God’s only begotten Son is the bronze serpent held up for every sinner to look upon and live, to believe and “have eternal life.” Jesus Christ fully realizes the image of deliverance in the wilderness. As he descends from heaven, he finds his creatures bitten half-to-death by sin, strangled by the venom of the evil one. Finding his beloved in such a state, he ascends the cross, taking the place of every sinner, where he becomes himself the emblem of death for the sake of those who are dying by actually dying so that we might live. He redeems us from the curse by “becoming a curse for us” (Gal. 3:13).
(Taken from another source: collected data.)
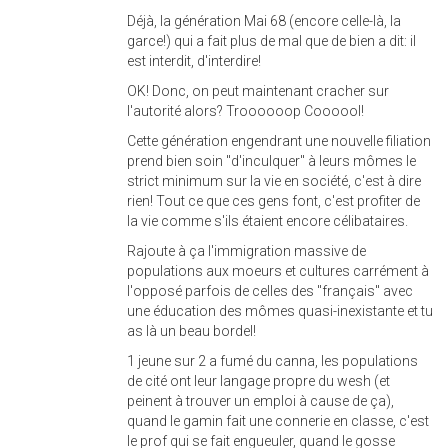
Déjà, la génération Mai 68 (encore celle-là, la
garce!) qui a fait plus de mal que de bien a dit: il
est interdit, d'interdire!
OK! Donc, on peut maintenant cracher sur
l'autorité alors? Troooooop Coooool!
Cette génération engendrant une nouvelle filiation
prend bien soin "d'inculquer" à leurs mômes le
strict minimum sur la vie en société, c'est à dire
rien! Tout ce que ces gens font, c'est profiter de
la vie comme s'ils étaient encore célibataires.
Rajoute à ça l'immigration massive de
populations aux moeurs et cultures carrément à
l'opposé parfois de celles des "français" avec
une éducation des mômes quasi-inexistante et tu
as là un beau bordel!
1 jeune sur 2 a fumé du canna, les populations
de cité ont leur langage propre du wesh (et
peinent à trouver un emploi à cause de ça),
quand le gamin fait une connerie en classe, c'est
le prof qui se fait engueuler, quand le gosse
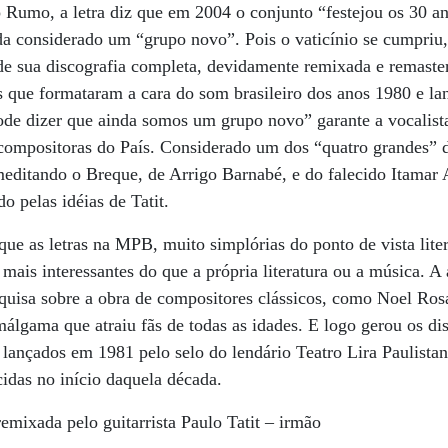
 Rumo, a letra diz que em 2004 o conjunto “festejou os 30 a
da considerado um “grupo novo”. Pois o vaticínio se cumpriu
de sua discografia completa, devidamente remixada e remaste
 que formataram a cara do som brasileiro dos anos 1980 e la
pode dizer que ainda somos um grupo novo” garante a vocalis
e compositoras do País. Considerado um dos “quatro grandes”
emeditando o Breque, de Arrigo Barnabé, e do falecido Itam
o pelas idéias de Tatit.
que as letras na MPB, muito simplórias do ponto de vista lit
mais interessantes do que a própria literatura ou a música. 
squisa sobre a obra de compositores clássicos, como Noel Ro
álgama que atraiu fãs de todas as idades. E logo gerou os di
, lançados em 1981 pelo selo do lendário Teatro Lira Paulistan
idas no início daquela década.
emixada pelo guitarrista Paulo Tatit – irmão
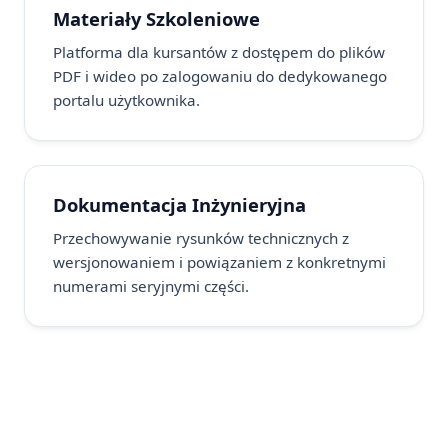
Materiały Szkoleniowe
Platforma dla kursantów z dostępem do plików
PDF i wideo po zalogowaniu do dedykowanego
portalu użytkownika.
Dokumentacja Inżynieryjna
Przechowywanie rysunków technicznych z
wersjonowaniem i powiązaniem z konkretnymi
numerami seryjnymi części.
He saves us from sin by being made sin for us, that “we might become the righteousness of God” (2 Cor. 5:21). Christ alone bears the full brunt of the Father’s wrath and the devil’s venom so that you and I might be delivered “once for all.”

Such is the good news the devil doesn’t want you to hear. In fact, he’ll do whatever he can to twist this news into something that it isn’t so that you don’t receive the truth of it. This is the only ploy Satan has, and he’s pretty good at it.

There is, perhaps, no greater hoax Satan has pulled off than duping droves of men and women into thinking that they can save themselves by being religious enough. The notion that our efforts and our disciplines can lead to eternal life is hogwash. That’s nothing but a ludicrous lie from the father of lies himself. The devil’s tactic is to take what is good and contort it into a scheme by which he hoodwinks humanity into false senses of security, assurance, pleasure, and peace. Religion, according to the Word of God, is meant for one thing — namely, the worship of the Creator who redeems and reconciles his creatures. That, and that alone, is the good news of God around which his church gathers. Everything else is just brass.

G. Campbell Morgan puts it like this: “Look and see that this cunning artifice of brass is not a serpent, it is brass. Then name it Nehushtan, a thing of brass. Call the church a building of bricks and mortar. Call the ministers a man, and remember that he is none other, and if he is other he ought not to be in the ministry. Call the exercises of worship forms, remember that form without power is in itself a curse. Call creeds and systematized theology human opinion, and respect it as human opinion and in no other way . . . If any or all of these things are coming between your soul and God Himself break them in pieces” (8:204).

What things or traditions are you burning incense to that need to be destroyed? What is it that you are worshiping that is robbing your worship of the One True God? There is only one antidote to the venom of sin and death: the Savior who becomes the serpent so that every snake-bitten-sinner might live.